Novak Djokovic’s third-round match Sunday at the French Open against Lorenzo Musetti ended at 3:07 a.m. local time after starting at 10:37 p.m. the previous night. The five-setter lasted 4 hours, 29 minutes.

These designated night matches are ticketed separately from the rest of the play on Court Philippe-Chatrier during the day. The evening match usually begins at 8:15 p.m. local time, but a scheduling change Sunday saw an extra match included on the main court at Roland Garros as organizers sought to complete third-round matches after rain delays.

The addition of Grigor Dimitrov’s match to the Philippe-Chatrier schedule pushed Djokovic’s match later into the evening, resulting in the latest finish in French Open history.

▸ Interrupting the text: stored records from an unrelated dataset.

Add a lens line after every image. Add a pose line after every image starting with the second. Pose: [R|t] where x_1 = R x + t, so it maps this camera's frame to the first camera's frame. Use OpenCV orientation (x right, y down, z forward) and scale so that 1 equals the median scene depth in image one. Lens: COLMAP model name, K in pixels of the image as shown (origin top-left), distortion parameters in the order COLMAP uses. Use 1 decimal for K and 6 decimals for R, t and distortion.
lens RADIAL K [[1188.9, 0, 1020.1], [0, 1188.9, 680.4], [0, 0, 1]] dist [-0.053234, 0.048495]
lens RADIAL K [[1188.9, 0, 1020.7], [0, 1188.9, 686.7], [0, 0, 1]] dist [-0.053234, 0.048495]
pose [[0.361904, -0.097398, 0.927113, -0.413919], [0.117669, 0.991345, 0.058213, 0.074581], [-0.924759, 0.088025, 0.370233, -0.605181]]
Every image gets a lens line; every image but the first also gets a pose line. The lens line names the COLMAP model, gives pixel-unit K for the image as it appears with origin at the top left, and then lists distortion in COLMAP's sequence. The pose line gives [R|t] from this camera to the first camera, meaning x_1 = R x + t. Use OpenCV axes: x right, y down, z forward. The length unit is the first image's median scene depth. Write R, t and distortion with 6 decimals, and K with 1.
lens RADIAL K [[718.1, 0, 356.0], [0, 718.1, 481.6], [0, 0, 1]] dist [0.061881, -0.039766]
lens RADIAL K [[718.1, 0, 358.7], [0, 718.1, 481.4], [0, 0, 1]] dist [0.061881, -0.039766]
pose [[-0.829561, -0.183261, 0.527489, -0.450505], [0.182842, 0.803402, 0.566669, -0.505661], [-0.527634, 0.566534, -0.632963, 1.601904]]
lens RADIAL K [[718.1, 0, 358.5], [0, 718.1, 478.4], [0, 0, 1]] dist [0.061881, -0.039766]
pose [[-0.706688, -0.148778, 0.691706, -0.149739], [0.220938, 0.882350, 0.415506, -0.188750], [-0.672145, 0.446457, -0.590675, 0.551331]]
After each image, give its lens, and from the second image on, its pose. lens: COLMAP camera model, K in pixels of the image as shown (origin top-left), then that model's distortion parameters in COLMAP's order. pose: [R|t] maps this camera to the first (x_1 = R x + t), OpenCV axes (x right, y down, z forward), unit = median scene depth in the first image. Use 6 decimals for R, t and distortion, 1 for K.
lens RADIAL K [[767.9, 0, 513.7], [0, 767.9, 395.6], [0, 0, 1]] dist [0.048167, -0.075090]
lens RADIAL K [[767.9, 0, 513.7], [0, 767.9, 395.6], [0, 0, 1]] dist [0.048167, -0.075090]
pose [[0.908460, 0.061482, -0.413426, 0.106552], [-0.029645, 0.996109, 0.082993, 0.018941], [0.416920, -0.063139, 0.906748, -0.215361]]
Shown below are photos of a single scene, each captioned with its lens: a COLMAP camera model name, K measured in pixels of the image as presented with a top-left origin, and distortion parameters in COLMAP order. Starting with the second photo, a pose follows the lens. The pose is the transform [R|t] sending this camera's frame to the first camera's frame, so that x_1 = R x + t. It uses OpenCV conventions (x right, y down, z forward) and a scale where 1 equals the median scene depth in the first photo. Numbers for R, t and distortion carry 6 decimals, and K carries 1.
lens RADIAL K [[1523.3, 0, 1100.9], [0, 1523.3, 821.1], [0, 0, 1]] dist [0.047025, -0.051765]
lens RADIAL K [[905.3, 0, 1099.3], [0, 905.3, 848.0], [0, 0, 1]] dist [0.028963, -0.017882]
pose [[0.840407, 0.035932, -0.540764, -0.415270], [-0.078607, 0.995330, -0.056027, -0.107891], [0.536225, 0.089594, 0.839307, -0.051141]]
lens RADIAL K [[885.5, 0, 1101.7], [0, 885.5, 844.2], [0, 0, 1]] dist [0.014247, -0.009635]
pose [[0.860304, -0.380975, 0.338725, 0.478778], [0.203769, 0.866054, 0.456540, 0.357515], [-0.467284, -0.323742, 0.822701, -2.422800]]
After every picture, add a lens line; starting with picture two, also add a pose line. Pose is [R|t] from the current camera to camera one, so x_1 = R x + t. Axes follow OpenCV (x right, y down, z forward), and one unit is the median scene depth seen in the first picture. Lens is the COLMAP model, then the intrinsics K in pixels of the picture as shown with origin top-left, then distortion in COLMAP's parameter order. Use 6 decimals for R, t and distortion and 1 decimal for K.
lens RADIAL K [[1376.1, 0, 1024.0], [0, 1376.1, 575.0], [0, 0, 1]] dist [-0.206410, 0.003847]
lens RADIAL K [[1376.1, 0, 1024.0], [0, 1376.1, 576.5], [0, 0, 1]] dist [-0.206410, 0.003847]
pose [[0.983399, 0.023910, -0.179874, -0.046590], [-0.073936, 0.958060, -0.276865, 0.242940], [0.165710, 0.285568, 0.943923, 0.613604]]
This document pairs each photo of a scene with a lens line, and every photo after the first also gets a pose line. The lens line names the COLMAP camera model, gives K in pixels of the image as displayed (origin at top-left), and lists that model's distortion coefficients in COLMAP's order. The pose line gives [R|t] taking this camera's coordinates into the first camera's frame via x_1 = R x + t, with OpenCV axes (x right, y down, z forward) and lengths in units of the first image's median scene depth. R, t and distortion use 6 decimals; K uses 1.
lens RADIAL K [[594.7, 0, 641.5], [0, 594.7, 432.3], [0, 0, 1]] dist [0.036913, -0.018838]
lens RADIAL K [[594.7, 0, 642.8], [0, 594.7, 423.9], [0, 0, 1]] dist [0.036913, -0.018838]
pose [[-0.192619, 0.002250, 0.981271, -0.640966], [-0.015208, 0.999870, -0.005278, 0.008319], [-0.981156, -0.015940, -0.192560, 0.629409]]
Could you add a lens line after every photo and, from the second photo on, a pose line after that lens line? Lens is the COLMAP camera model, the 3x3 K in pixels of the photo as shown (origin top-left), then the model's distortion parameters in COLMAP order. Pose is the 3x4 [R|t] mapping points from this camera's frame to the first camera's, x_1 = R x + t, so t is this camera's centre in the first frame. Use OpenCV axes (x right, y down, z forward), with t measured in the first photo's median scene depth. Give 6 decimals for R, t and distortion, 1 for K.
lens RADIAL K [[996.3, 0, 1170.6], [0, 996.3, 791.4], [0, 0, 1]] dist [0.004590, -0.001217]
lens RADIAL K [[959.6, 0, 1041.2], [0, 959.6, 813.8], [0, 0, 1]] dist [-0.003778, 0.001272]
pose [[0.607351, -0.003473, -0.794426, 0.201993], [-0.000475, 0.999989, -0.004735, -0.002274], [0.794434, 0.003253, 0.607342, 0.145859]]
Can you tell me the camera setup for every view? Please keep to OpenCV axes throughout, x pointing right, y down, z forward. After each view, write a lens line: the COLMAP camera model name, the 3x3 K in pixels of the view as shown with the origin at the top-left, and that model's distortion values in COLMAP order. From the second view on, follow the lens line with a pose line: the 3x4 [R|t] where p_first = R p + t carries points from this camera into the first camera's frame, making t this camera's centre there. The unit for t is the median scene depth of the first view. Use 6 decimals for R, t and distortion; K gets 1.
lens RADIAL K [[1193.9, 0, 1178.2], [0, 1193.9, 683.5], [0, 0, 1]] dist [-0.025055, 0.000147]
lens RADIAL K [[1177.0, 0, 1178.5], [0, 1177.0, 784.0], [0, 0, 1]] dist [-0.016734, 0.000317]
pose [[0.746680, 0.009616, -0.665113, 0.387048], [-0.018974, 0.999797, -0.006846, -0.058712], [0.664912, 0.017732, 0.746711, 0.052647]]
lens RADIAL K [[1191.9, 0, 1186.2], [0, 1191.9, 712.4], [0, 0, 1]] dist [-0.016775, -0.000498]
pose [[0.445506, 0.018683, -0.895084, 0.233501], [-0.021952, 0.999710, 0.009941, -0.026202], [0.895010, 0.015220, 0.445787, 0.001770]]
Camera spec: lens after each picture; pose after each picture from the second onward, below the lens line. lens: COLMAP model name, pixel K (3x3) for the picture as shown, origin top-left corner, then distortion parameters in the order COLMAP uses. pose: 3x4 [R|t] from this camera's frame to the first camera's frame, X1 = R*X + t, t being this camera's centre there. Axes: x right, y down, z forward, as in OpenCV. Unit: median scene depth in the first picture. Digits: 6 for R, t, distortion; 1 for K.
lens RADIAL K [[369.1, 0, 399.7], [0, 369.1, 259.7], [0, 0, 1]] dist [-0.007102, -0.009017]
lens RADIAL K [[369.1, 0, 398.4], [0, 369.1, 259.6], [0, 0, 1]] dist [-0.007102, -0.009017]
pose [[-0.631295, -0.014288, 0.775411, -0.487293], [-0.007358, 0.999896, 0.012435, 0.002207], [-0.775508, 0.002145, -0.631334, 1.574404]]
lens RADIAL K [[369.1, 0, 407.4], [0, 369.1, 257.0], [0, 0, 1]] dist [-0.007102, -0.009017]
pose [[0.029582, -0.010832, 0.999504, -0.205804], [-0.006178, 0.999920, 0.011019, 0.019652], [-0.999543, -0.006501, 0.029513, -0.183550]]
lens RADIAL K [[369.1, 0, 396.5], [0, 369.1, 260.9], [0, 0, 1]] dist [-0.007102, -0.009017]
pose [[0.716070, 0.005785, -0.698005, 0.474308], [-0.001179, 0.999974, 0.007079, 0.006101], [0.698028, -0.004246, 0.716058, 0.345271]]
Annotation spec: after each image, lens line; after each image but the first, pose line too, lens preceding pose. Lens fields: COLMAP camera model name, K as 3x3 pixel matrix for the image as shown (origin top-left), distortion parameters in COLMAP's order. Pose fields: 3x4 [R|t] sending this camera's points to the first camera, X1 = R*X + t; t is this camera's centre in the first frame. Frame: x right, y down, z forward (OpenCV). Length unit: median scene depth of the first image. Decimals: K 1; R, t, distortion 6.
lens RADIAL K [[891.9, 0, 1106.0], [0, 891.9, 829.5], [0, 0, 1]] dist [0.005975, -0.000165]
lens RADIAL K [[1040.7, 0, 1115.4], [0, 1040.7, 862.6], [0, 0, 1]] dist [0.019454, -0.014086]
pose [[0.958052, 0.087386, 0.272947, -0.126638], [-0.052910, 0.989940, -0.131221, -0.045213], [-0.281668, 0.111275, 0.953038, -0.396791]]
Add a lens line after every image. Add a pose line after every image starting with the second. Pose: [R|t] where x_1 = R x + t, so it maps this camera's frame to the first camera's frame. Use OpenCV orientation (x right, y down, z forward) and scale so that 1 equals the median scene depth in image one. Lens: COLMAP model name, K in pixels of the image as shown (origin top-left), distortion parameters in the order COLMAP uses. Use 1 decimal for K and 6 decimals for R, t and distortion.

“Yeah, I definitely think finishing at 3 a.m. is — I feel like a lot of times people think you’re done, but really, 3 a.m., then you have (media responsibilities) and then you have to shower, eat, and then a lot of times people do treatments,” Gauff said. “So that’s probably not going to bed until 5 o’clock at the earliest, maybe 6 o’clock, and even 7 o’clock.

“I definitely think it’s not healthy. It may be not fair for those who have to play late because it does ruin your schedule. I’ve been lucky I haven’t been put in a super-late finish yet.”

Late finishes are becoming increasingly common, with matches at both the Australian Open and US Open frequently going on until the early hours of the morning. Gauff said there should be a cutoff point in the evening for when matches can start.

“What can be done? I know on the tour side they’re thinking about putting matches can’t start after a certain time,” Gauff said. “I don’t know if it’s going to be a Grand Slam rule, but I know on the WTA Tour — I think that’s something to look at. Maybe if a match is going long, possibly moving courts. Then I know it’s tough because, especially here, it’s only one night match, and people obviously paid for those tickets.

“It’s a complicated thing, but I definitely think for the health and safety of the players it would be in the sport’s best interest I think to try to avoid those matches finishing — or starting after a certain time. Obviously, you can’t control when they finish.”

Gauff, who advanced to the French Open quarterfinals with a straight-sets victory Sunday over unseeded Italian Elisabetta Cocciaretto, also believes players should have more of a say in the scheduling of tournaments to help safeguard their welfare.

“I think that we’re their product, essentially, and I definitely think — I feel like tournaments are becoming more understanding,” she said. “Some tournaments are more understanding than others. It’s tough, but I think tournaments … should listen to the players more.

“I know there’s a product to sell, and I know that there’s certain things outside of the control. But overall, if there’s a list of little things, like the balls. If there’s multiple players — and I feel like there were a lot — complaining about the ball changing, especially on the men’s side, every week, I think that’s something that can be considered when it comes to tournaments and the health and safety of players.

“Obviously I don’t want to complain too much about it because we are very blessed and privileged to be playing for a lot of money, and there’s people working real jobs under worse conditions for less money and just trying to get by. So it’s a balance between two things.”

World No. 1 Iga Swiatek said players ultimately will have to accept whatever decision is made by tournament organizers when it comes to night matches and late finishes.

“It’s not easy to play, and then it’s not like we’re going to fall asleep one hour after the match,” said Swiatek, who also won Sunday to reach the quarterfinals. “Usually it takes us like four hours to even chill, and you need to do recovery, media. It’s not like the work ends with the match point.

“I was always one of the players that said that we should start a little bit earlier. Also, I don’t know if the fans are watching these matches if they have to go to work next day or something when the matches are finishing at 2 or 3 a.m. It’s not up to us. We need to accept anything that is going to come to us.”